*Task instructions*: What is the number of lines in the entries below that include the word "investment"? Provide the number only.

*Saved entries*:
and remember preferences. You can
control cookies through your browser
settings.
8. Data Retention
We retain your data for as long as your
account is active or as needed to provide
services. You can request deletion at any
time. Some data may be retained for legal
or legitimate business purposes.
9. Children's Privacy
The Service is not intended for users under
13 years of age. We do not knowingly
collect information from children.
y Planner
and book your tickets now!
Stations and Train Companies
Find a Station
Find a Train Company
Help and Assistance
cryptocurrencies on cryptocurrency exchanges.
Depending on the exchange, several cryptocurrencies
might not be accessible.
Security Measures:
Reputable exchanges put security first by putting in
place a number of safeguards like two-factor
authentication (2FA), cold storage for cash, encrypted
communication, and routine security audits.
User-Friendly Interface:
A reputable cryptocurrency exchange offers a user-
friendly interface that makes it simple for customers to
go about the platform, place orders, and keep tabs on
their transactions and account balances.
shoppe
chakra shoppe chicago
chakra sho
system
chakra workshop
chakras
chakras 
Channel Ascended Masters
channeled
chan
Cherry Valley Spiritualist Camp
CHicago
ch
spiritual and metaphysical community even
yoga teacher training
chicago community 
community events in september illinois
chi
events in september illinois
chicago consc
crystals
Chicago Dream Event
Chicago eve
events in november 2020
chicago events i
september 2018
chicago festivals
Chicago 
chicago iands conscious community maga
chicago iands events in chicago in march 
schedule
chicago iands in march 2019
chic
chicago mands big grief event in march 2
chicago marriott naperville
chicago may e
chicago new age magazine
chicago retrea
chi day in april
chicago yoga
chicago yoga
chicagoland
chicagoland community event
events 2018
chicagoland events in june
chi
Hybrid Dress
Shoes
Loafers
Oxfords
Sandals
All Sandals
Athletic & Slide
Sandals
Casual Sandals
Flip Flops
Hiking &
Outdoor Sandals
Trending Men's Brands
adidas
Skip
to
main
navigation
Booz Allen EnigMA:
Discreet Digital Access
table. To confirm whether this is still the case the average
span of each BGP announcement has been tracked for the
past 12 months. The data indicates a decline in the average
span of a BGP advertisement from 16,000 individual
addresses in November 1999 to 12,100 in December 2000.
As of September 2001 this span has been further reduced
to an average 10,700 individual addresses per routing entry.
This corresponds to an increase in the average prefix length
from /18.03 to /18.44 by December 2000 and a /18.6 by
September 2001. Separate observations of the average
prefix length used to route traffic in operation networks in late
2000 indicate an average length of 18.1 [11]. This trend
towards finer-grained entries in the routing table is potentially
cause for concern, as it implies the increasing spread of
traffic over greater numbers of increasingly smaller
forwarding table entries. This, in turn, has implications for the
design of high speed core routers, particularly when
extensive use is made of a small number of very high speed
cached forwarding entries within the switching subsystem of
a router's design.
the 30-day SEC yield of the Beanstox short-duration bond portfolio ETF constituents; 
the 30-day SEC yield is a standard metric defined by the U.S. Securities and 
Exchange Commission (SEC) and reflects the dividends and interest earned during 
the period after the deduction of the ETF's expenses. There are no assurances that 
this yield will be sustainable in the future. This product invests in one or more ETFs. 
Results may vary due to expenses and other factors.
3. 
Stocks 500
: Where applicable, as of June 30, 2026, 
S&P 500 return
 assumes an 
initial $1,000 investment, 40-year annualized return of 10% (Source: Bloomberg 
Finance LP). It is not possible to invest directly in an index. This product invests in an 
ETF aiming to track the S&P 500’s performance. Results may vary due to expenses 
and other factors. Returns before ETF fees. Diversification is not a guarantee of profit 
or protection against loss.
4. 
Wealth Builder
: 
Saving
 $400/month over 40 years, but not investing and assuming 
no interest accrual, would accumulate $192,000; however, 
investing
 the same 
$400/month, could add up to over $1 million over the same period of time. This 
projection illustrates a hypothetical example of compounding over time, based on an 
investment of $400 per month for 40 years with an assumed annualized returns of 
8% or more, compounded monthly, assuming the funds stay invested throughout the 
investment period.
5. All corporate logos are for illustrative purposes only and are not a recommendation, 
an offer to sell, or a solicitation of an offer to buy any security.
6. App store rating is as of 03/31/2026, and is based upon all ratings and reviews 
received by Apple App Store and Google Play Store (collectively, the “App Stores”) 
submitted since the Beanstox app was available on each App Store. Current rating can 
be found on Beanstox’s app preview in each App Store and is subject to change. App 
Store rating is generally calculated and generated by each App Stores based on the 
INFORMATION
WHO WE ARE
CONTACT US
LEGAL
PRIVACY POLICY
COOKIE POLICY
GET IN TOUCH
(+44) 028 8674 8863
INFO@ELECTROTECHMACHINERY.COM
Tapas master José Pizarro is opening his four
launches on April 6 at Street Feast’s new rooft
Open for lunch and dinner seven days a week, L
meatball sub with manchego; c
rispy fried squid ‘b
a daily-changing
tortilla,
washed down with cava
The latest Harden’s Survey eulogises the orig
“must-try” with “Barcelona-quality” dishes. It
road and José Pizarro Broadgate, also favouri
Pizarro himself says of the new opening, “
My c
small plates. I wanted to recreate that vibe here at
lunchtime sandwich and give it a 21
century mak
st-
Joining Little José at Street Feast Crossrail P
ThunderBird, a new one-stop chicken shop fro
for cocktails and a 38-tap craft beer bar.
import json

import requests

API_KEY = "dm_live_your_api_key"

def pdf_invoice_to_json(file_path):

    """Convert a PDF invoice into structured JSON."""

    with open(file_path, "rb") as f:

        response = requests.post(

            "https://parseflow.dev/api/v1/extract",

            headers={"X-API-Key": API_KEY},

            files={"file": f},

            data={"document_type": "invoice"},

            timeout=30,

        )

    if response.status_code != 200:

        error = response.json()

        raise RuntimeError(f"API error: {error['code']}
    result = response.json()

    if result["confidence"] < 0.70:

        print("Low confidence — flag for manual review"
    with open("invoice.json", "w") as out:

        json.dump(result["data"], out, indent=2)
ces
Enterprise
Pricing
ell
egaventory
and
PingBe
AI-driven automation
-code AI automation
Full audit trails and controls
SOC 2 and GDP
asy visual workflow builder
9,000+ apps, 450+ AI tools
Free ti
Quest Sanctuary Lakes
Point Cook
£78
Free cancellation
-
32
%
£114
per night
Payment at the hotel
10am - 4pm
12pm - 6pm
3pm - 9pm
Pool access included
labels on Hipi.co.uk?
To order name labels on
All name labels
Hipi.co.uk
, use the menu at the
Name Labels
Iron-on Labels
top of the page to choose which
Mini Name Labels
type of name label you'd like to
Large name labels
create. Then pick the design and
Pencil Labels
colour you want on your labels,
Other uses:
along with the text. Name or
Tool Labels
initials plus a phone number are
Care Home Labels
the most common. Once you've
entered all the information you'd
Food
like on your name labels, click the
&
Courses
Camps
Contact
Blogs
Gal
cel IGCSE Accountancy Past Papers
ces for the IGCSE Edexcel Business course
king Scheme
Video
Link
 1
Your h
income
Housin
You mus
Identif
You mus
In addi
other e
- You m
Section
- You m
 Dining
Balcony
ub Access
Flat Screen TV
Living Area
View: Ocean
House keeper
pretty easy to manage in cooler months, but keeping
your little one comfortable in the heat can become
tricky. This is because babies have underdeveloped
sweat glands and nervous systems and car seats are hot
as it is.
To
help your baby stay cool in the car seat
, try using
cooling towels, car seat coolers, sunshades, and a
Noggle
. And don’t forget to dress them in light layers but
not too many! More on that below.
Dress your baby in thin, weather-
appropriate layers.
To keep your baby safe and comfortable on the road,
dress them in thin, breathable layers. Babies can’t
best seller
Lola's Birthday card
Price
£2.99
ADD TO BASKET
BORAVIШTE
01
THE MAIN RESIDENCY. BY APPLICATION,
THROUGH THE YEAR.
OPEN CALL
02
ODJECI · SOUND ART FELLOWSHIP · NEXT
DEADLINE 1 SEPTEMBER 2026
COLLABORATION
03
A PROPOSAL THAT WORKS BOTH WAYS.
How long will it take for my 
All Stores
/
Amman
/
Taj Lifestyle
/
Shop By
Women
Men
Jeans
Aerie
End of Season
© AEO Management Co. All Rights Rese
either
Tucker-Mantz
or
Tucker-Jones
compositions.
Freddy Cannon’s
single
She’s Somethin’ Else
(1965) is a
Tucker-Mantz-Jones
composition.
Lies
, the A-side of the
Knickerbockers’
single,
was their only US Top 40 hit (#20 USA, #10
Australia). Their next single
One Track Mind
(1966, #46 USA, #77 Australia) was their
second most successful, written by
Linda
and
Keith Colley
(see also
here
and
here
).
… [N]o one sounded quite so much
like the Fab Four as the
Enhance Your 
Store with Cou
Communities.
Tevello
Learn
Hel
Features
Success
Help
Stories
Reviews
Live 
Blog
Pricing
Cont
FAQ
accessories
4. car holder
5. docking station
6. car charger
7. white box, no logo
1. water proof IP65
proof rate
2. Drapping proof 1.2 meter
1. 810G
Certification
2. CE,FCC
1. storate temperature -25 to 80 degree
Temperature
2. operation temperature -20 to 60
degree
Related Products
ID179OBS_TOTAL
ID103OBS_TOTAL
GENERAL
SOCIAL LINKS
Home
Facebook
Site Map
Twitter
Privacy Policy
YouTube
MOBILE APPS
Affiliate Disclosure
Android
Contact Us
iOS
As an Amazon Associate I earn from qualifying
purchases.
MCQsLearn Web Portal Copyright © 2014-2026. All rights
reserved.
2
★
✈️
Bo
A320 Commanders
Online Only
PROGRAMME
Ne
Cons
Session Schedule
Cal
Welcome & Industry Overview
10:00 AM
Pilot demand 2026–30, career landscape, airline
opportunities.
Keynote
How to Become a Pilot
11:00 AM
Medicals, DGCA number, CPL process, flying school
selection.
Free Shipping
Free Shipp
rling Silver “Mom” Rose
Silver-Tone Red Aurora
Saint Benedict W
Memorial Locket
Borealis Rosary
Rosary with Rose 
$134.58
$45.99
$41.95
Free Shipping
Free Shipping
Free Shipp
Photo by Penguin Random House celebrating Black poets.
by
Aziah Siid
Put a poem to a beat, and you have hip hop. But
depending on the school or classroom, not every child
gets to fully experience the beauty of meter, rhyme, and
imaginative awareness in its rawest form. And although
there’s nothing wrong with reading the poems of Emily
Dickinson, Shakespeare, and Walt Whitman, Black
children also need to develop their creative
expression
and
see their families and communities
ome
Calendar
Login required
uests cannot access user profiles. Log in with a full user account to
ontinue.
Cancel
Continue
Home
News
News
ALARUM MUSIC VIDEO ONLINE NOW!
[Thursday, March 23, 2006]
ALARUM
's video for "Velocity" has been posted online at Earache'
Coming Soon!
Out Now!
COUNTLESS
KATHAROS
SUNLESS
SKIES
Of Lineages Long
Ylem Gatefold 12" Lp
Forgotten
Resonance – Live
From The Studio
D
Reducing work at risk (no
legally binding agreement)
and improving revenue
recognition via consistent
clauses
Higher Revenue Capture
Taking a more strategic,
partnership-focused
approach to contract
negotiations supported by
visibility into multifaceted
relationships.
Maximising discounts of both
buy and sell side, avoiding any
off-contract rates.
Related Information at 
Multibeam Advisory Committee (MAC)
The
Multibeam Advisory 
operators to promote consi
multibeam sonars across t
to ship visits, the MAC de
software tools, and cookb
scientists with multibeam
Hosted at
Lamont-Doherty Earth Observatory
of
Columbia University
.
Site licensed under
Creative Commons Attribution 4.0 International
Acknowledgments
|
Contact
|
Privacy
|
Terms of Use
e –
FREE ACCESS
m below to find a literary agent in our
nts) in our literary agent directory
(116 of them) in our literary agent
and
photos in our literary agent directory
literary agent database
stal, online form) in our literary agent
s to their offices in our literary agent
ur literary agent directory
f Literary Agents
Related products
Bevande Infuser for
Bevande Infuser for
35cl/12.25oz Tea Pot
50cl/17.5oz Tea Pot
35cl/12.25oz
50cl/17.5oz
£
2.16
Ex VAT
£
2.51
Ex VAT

*Expected output*: 3